Peki bir kadın birisine tecavüz iftirası atarsa o kişi %100 oranında ceza alır mı? Cevabımız hayır. Eğer kamera kaydı şahit veya adli tıp raporu gibi net somut deliller varsa zaten hakim bunlara bakarak karar verir. Ancak diyelim ki bunların hiçbirisi yok. Ortada bir tane şikayetçi olan kadın var Bir tane de ben yapmadım diyen erkek var başka kamera delil şahit adli tıp DNA raporu ve benzeri hiçbir şey yok bu durumda hakim neye göre karar verir? İşte olay burada kopuyor. Hukuk sistemi diyor ki; delil yetersizliği durumunda normalde beraat kararı verilmesi gerekirken eğer kadının iftira atmasını gerektirecek şekilde aralarında ispatlanabilir bir husumet yoksa kadın durduk yere iftira atmaz deyip kişiye 15 yıl hapis cezası veriliyor. Fakat bu aradaki husumet iki kişinin kendi arasındaki tartışma değil somut olarak adli makamlara intikal etmiş aralarında geçen bir şikayet gibi bir şey olmalı. Erkeğin çıkıp da aramızda tartışma vardı o yüzden bana iftira atıyor demesi geçerli değil.

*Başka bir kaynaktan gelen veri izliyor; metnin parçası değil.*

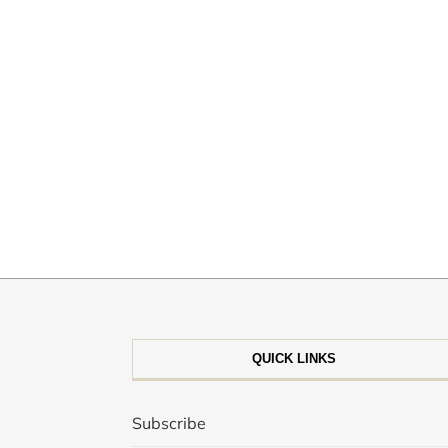
QUICK LINKS
Subscribe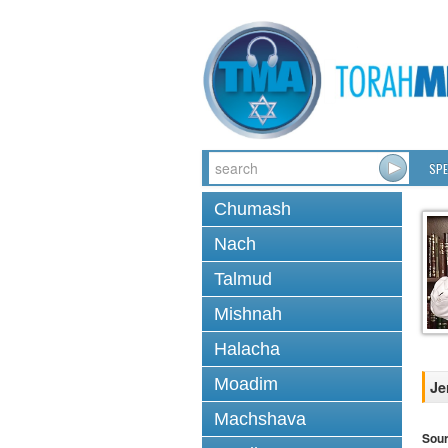
SPE
Chumash
Nach
Talmud
Mishnah
Halacha
Moadim
Je
Machshava
Sou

Hukukta masumiyet karinesi vardır. Birisinden şikayetçi olduğumuzda o kişi doğrudan mahkemeye çıkartılmaz. Önce savcı soruşturma yapar suç işlediğine dair yeterli kanaat varsa kişi mahkemeye çıkar. Berat etme olasılığı yüksekse savcı kişiyi mahkemeye vermez böylece kişinin masumiyet karinesi ihlal edilmez itibari zedelenmez. Sadece ceza alma olasılığı yüksek olan kişiler mahkemeye gönderilerek kişilerin gereksiz yere mahkemelerde yargılanmasının önüne geçilir. Soruşturma aşaması yani savcılık aşaması zaten gizli olduğu için hiç kimse bu aşamadaki bilgileri dışarı paylaşamaz paylaşıldığında zaten suçtur. Soruşturma aşaması gizli olduğu için kişinin masumiyet karinesi ihlal edilmez. Ancak hiç savcıdan çıkıp da mahkemeye gittiğinde mahkemeler halka açıktır artık herkes o konu hakkında konuşabilir kişiye şüpheli değil sanık ünvanı verilir. Savcıların iki temel görevi vardır birisi delilleri toplamak ikincisi sadece ceza olasılığı yüksek olan dosyaları mahkemeye intikal ettirmek. Ancak yukarıda da anlattığım gibi savcılar cinsel suçlarda kişinin ceza almayacağını bilse bile yine de dosyayı her türlü ağır ceza mahkemesine gönderip kişinin yargılanmasını sağlıyorlar. Çünkü kadının beyanı özellikle de soruşturma aşamasında doğrudan delil kabul edildiği için kişiyi mahkemeye vermenin önü açılmış oluyor.